Twenty years ago, one pioneering truther wrote Mr. Neil Armstrong to put him in his place about that bugbear, the faked moon landing. The author of the letter, a Mr. Whitman, identifies himself as a “teacher of young children” charged with “a duty to tell them history as it truly happened, and not a pack of lies and deceit.” His letter shows some difficulty with grammar, and even more with critical thinking and standards of evidence.
Mr. Whitman makes his accusations with certainty and smugness. “Perhaps you are totally unaware,” he writes, “of all the evidence circulating the globe via the Internet,” which he then summarizes.
He also sends Neil Armstrong—an astronaut who either walked on the Moon or engaged in perhaps the greatest conspiracy in history—a URL, “to see for yourself how ridiculous the Moon landing claim looks 30 years on.” Whitman sent Armstrong the letter on the astronaut's 70th birthday.
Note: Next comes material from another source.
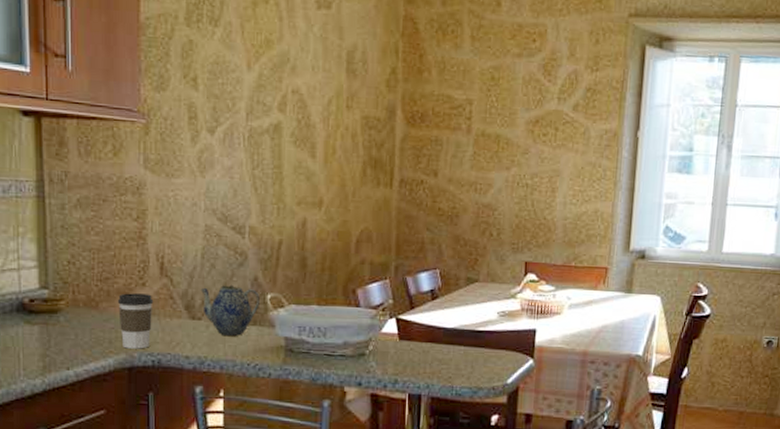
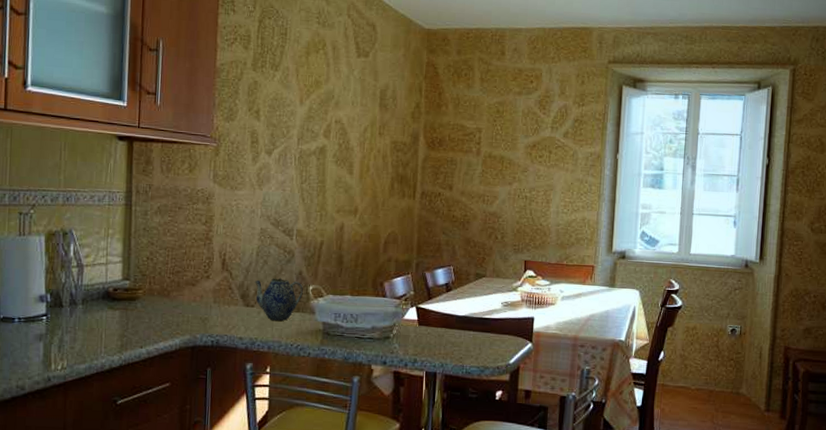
coffee cup: present [117,293,154,349] -> none [185,284,215,331]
Armstrong’s response, via Letters of Note, can be read in full above. Perhaps Mr. Whitman learned something from the exchange—or had a moment of clarity about his methods of investigation. One can hope. In any case, Armstrong’s unsparing reply serves as a template for responding—should someone be so inclined—to internet truthers armed with wild conspiracy theories 20 years later. These letters have been collected in A Reluctant Icon: Letters to Neil Armstrong.